Figure 1Hepatitis C virus (HCV)-mediated inhibition of NK function. In response to HCV infection, antiviral, immunomodulatory, and inflammatory cytokines such as IFN-α, IFN-λ, IL-12, and IL-18 are expressed by dendritic cells (DCs), hepatocytes (H), and myeloid populations both in circulation (monocytes, Mo) and within the liver (Kupffer cells, KC). Upon recognition of HCV-infected hepatocytes via DNAM-1, NK cells produce IFN-γ and release their cytotoxic granules to inhibit viral replication and kill infected cells, respectively. To minimise this NK response, viral proteins NS5A and NS3 reduce surface expression of activating receptors NKG2D, NKp30, and NKp46, whereas NKG2D ligands MICA/B are downregulated on DC populations. Moreover, core protein upregulated hepatocyte HLA-E that interacts with inhibitory NK receptor NKG2A and E2 interaction with CD81 inhibits NK cell IFN-γ production and cytotoxicity. Lastly, NK cell activating IL-12 and IL-18 secretion from monocytes and macrophage populations is reduced due to NS5A-mediated IL-10 production as well as HCV-mediated upregulation of PD-1 and Tim-3. Green line, upregulated expression; red line, downregulated expression.

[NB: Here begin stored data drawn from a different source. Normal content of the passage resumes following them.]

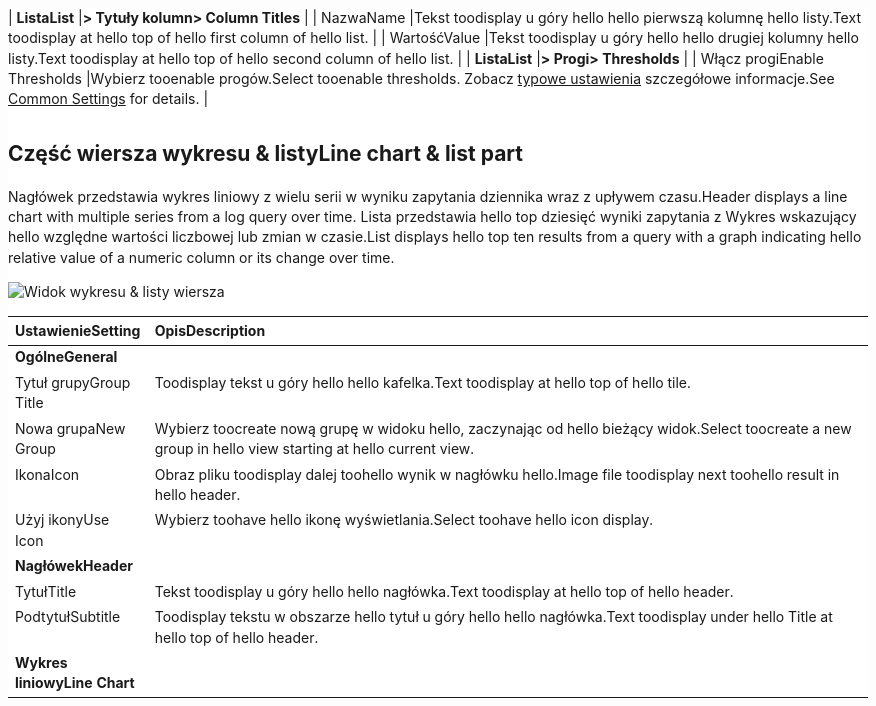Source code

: | <span data-ttu-id="afc3a-513">**Lista**</span><span class="sxs-lookup"><span data-stu-id="afc3a-513">**List**</span></span> |<span data-ttu-id="afc3a-514">**> Tytuły kolumn**</span><span class="sxs-lookup"><span data-stu-id="afc3a-514">**> Column Titles**</span></span> |
| <span data-ttu-id="afc3a-515">Nazwa</span><span class="sxs-lookup"><span data-stu-id="afc3a-515">Name</span></span> |<span data-ttu-id="afc3a-516">Tekst toodisplay u góry hello hello pierwszą kolumnę hello listy.</span><span class="sxs-lookup"><span data-stu-id="afc3a-516">Text toodisplay at hello top of hello first column of hello list.</span></span> |
| <span data-ttu-id="afc3a-517">Wartość</span><span class="sxs-lookup"><span data-stu-id="afc3a-517">Value</span></span> |<span data-ttu-id="afc3a-518">Tekst toodisplay u góry hello hello drugiej kolumny hello listy.</span><span class="sxs-lookup"><span data-stu-id="afc3a-518">Text toodisplay at hello top of hello second column of hello list.</span></span> |
| <span data-ttu-id="afc3a-519">**Lista**</span><span class="sxs-lookup"><span data-stu-id="afc3a-519">**List**</span></span> |<span data-ttu-id="afc3a-520">**> Progi**</span><span class="sxs-lookup"><span data-stu-id="afc3a-520">**> Thresholds**</span></span> |
| <span data-ttu-id="afc3a-521">Włącz progi</span><span class="sxs-lookup"><span data-stu-id="afc3a-521">Enable Thresholds</span></span> |<span data-ttu-id="afc3a-522">Wybierz tooenable progów.</span><span class="sxs-lookup"><span data-stu-id="afc3a-522">Select tooenable thresholds.</span></span>  <span data-ttu-id="afc3a-523">Zobacz [typowe ustawienia](#thresholds) szczegółowe informacje.</span><span class="sxs-lookup"><span data-stu-id="afc3a-523">See [Common Settings](#thresholds) for details.</span></span> |

## <a name="line-chart--list-part"></a><span data-ttu-id="afc3a-524">Część wiersza wykresu & listy</span><span class="sxs-lookup"><span data-stu-id="afc3a-524">Line chart & list part</span></span>
<span data-ttu-id="afc3a-525">Nagłówek przedstawia wykres liniowy z wielu serii w wyniku zapytania dziennika wraz z upływem czasu.</span><span class="sxs-lookup"><span data-stu-id="afc3a-525">Header displays a line chart with multiple series from a log query over time.</span></span>  <span data-ttu-id="afc3a-526">Lista przedstawia hello top dziesięć wyniki zapytania z Wykres wskazujący hello względne wartości liczbowej lub zmian w czasie.</span><span class="sxs-lookup"><span data-stu-id="afc3a-526">List displays hello top ten results from a query with a graph indicating hello relative value of a numeric column or its change over time.</span></span>

![Widok wykresu & listy wiersza](media/log-analytics-view-designer/view-line-chart-callout-list.png)

| <span data-ttu-id="afc3a-528">Ustawienie</span><span class="sxs-lookup"><span data-stu-id="afc3a-528">Setting</span></span> | <span data-ttu-id="afc3a-529">Opis</span><span class="sxs-lookup"><span data-stu-id="afc3a-529">Description</span></span> |
|:--- |:--- |
| <span data-ttu-id="afc3a-530">**Ogólne**</span><span class="sxs-lookup"><span data-stu-id="afc3a-530">**General**</span></span> | |
| <span data-ttu-id="afc3a-531">Tytuł grupy</span><span class="sxs-lookup"><span data-stu-id="afc3a-531">Group Title</span></span> |<span data-ttu-id="afc3a-532">Toodisplay tekst u góry hello hello kafelka.</span><span class="sxs-lookup"><span data-stu-id="afc3a-532">Text toodisplay at hello top of hello tile.</span></span> |
| <span data-ttu-id="afc3a-533">Nowa grupa</span><span class="sxs-lookup"><span data-stu-id="afc3a-533">New Group</span></span> |<span data-ttu-id="afc3a-534">Wybierz toocreate nową grupę w widoku hello, zaczynając od hello bieżący widok.</span><span class="sxs-lookup"><span data-stu-id="afc3a-534">Select toocreate a new group in hello view starting at hello current view.</span></span> |
| <span data-ttu-id="afc3a-535">Ikona</span><span class="sxs-lookup"><span data-stu-id="afc3a-535">Icon</span></span> |<span data-ttu-id="afc3a-536">Obraz pliku toodisplay dalej toohello wynik w nagłówku hello.</span><span class="sxs-lookup"><span data-stu-id="afc3a-536">Image file toodisplay next toohello result in hello header.</span></span> |
| <span data-ttu-id="afc3a-537">Użyj ikony</span><span class="sxs-lookup"><span data-stu-id="afc3a-537">Use Icon</span></span> |<span data-ttu-id="afc3a-538">Wybierz toohave hello ikonę wyświetlania.</span><span class="sxs-lookup"><span data-stu-id="afc3a-538">Select toohave hello icon display.</span></span> |
| <span data-ttu-id="afc3a-539">**Nagłówek**</span><span class="sxs-lookup"><span data-stu-id="afc3a-539">**Header**</span></span> | |
| <span data-ttu-id="afc3a-540">Tytuł</span><span class="sxs-lookup"><span data-stu-id="afc3a-540">Title</span></span> |<span data-ttu-id="afc3a-541">Tekst toodisplay u góry hello hello nagłówka.</span><span class="sxs-lookup"><span data-stu-id="afc3a-541">Text toodisplay at hello top of hello header.</span></span> |
| <span data-ttu-id="afc3a-542">Podtytuł</span><span class="sxs-lookup"><span data-stu-id="afc3a-542">Subtitle</span></span> |<span data-ttu-id="afc3a-543">Toodisplay tekstu w obszarze hello tytuł u góry hello hello nagłówka.</span><span class="sxs-lookup"><span data-stu-id="afc3a-543">Text toodisplay under hello Title at hello top of hello header.</span></span> |
| <span data-ttu-id="afc3a-544">**Wykres liniowy**</span><span class="sxs-lookup"><span data-stu-id="afc3a-544">**Line Chart**</span></span> | |
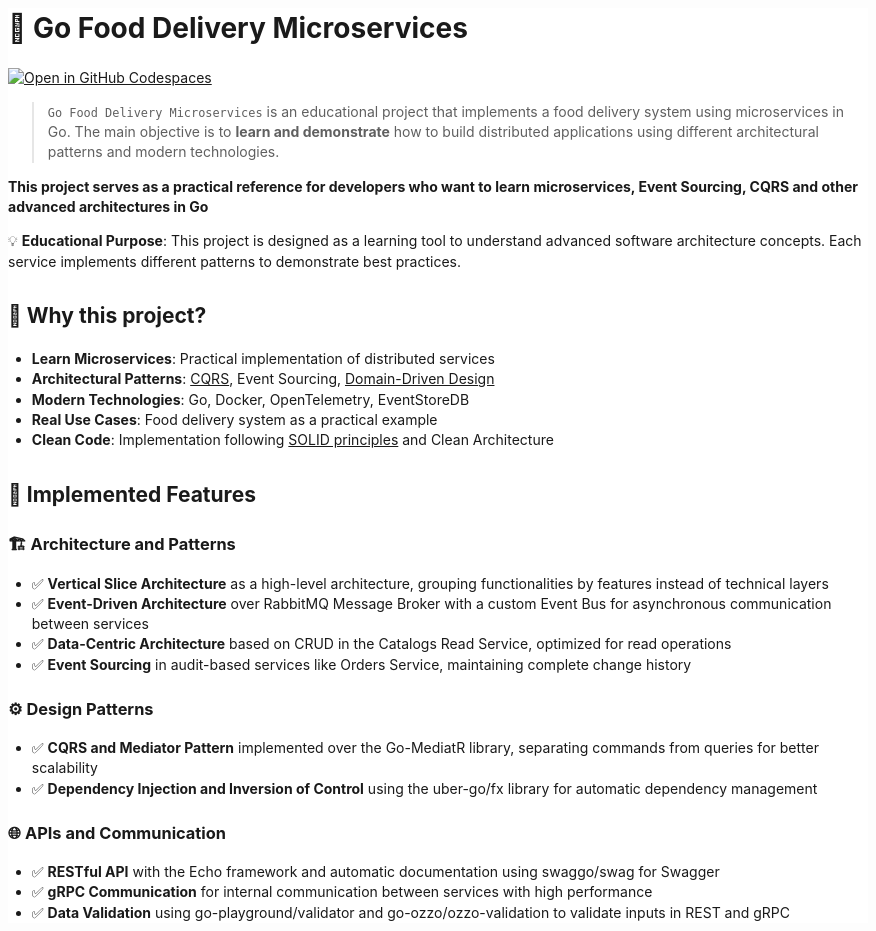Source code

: # 🍕 Go Food Delivery Microservices

[![Open in GitHub Codespaces](https://github.com/codespaces/badge.svg)](https://codespaces.new/DavidReque/go-food-delivery)

> `Go Food Delivery Microservices` is an educational project that implements a food delivery system using microservices in Go. The main objective is to **learn and demonstrate** how to build distributed applications using different architectural patterns and modern technologies.

**This project serves as a practical reference for developers who want to learn microservices, Event Sourcing, CQRS and other advanced architectures in Go**

💡 **Educational Purpose**: This project is designed as a learning tool to understand advanced software architecture concepts. Each service implements different patterns to demonstrate best practices.

## 🎯 **Why this project?**

- **Learn Microservices**: Practical implementation of distributed services
- **Architectural Patterns**: [CQRS](https://learn.microsoft.com/en-us/azure/architecture/patterns/cqrs), Event Sourcing, [Domain-Driven Design](https://herbertograca.com/2016/08/15/pppddd-1-what-is-domain-driven-design/)
- **Modern Technologies**: Go, Docker, OpenTelemetry, EventStoreDB
- **Real Use Cases**: Food delivery system as a practical example
- **Clean Code**: Implementation following [SOLID principles](https://en.wikipedia.org/wiki/SOLID) and Clean Architecture

## 🚀 **Implemented Features**

### **🏗️ Architecture and Patterns**

- ✅ **Vertical Slice Architecture** as a high-level architecture, grouping functionalities by features instead of technical layers
- ✅ **Event-Driven Architecture** over RabbitMQ Message Broker with a custom Event Bus for asynchronous communication between services
- ✅ **Data-Centric Architecture** based on CRUD in the Catalogs Read Service, optimized for read operations
- ✅ **Event Sourcing** in audit-based services like Orders Service, maintaining complete change history

### **⚙️ Design Patterns**

- ✅ **CQRS and Mediator Pattern** implemented over the Go-MediatR library, separating commands from queries for better scalability
- ✅ **Dependency Injection and Inversion of Control** using the uber-go/fx library for automatic dependency management

### **🌐 APIs and Communication**

- ✅ **RESTful API** with the Echo framework and automatic documentation using swaggo/swag for Swagger
- ✅ **gRPC Communication** for internal communication between services with high performance
- ✅ **Data Validation** using go-playground/validator and go-ozzo/ozzo-validation to validate inputs in REST and gRPC
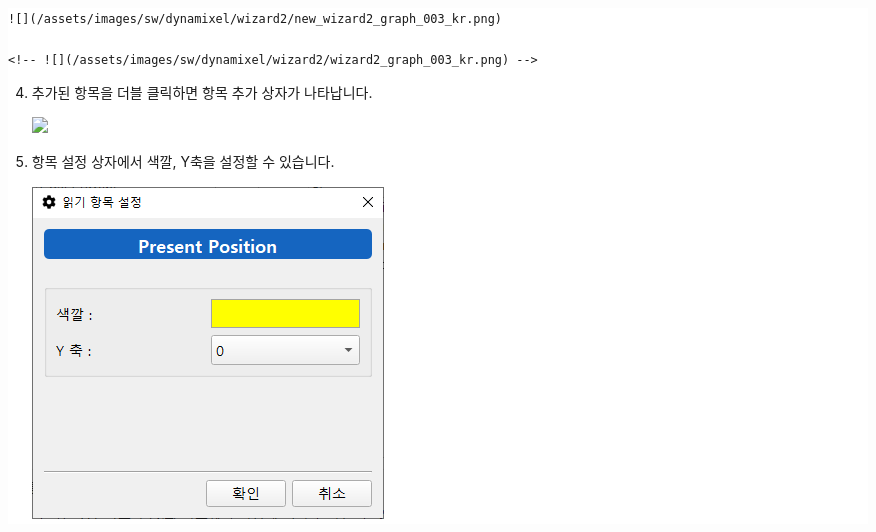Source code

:    ![](/assets/images/sw/dynamixel/wizard2/new_wizard2_graph_003_kr.png)

    <!-- ![](/assets/images/sw/dynamixel/wizard2/wizard2_graph_003_kr.png) -->

4. 추가된 항목을 더블 클릭하면 항목 추가 상자가 나타납니다.

    ![](/assets/images/sw/dynamixel/wizard2/wizard2_graph_004_kr.png)

5. 항목 설정 상자에서 색깔, Y축을 설정할 수 있습니다.

    ![](/assets/images/sw/dynamixel/wizard2/new_wizard2_graph_004_1_kr.png)
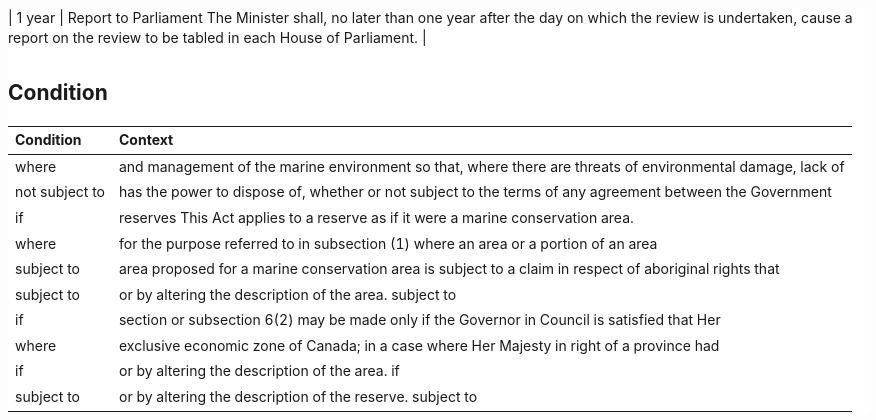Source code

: | 1 year     | Report to Parliament The Minister shall, no later than one year after the day on which the review is undertaken, cause a report on the review to be tabled in each House of Parliament.                                                                                                                                                                                                                                                                                                                                                                                                                                                                                                                                                                                                                                                                                                                                                                                                                                                                                                                                                                                                                                                                                                                                                                                                                                                                                                                                                                                                                                                                                                                                                                                                                                                                                                                                                                                                                                                                                                                                                                                                                                                                                                                                                                                                                                                                                                                                                                                                                                                                                                                                                                                                                                                                                                                                                                                                                                                                                                                                                                                                                                                                                                                                                                                                                                                                                                                                                                                                                                                                                                                                                                                                                                                                                                                                                                                                                                                                                                                                                                                                                                            |


## Condition
| Condition      | Context                                                                                                                         |
|:---------------|:--------------------------------------------------------------------------------------------------------------------------------|
| where          | and management of the marine environment so that, where there are threats of environmental damage, lack of                      |
| not subject to | has the power to dispose of, whether or not subject to the terms of any agreement between the Government                        |
| if             | reserves This Act applies to a reserve as if  it were a marine conservation area.                                               |
| where          | for the purpose referred to in subsection (1) where an area or a portion of an area                                             |
| subject to     | area proposed for a marine conservation area is subject to a claim in respect of aboriginal rights that                         |
| subject to     | or by altering the description of the area. subject to                                                                          |
| if             | section or subsection 6(2) may be made only if the Governor in Council is satisfied that Her                                    |
| where          | exclusive economic zone of Canada; in a case where Her Majesty in right of a province had                                       |
| if             | or by altering the description of the area. if                                                                                  |
| subject to     | or by altering the description of the reserve. subject to                                                                       |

Figure 2Modulation of NK cell inhibitory and activating receptor distribution following HCV infection. (A) NK cell inhibitory and activating receptor expression. Genetic (killer immunoglobulin-like receptors, KIRs) and environmental determinants drive expression of NK receptors, resulting in significant diversity within the circulating NK cell populations. (B) Modulation of NK cell receptor distribution following acute and chronic HCV infection. Red text denotes a reduction in circulating NK cells expressing a given receptor, and green text denotes an increase in these. Unfortunately, due to a lack of evidence, it is not known whether these changes are due to NK infiltration into the liver (and hence reduction in the blood), infection-mediated alterations in receptor expression, or both.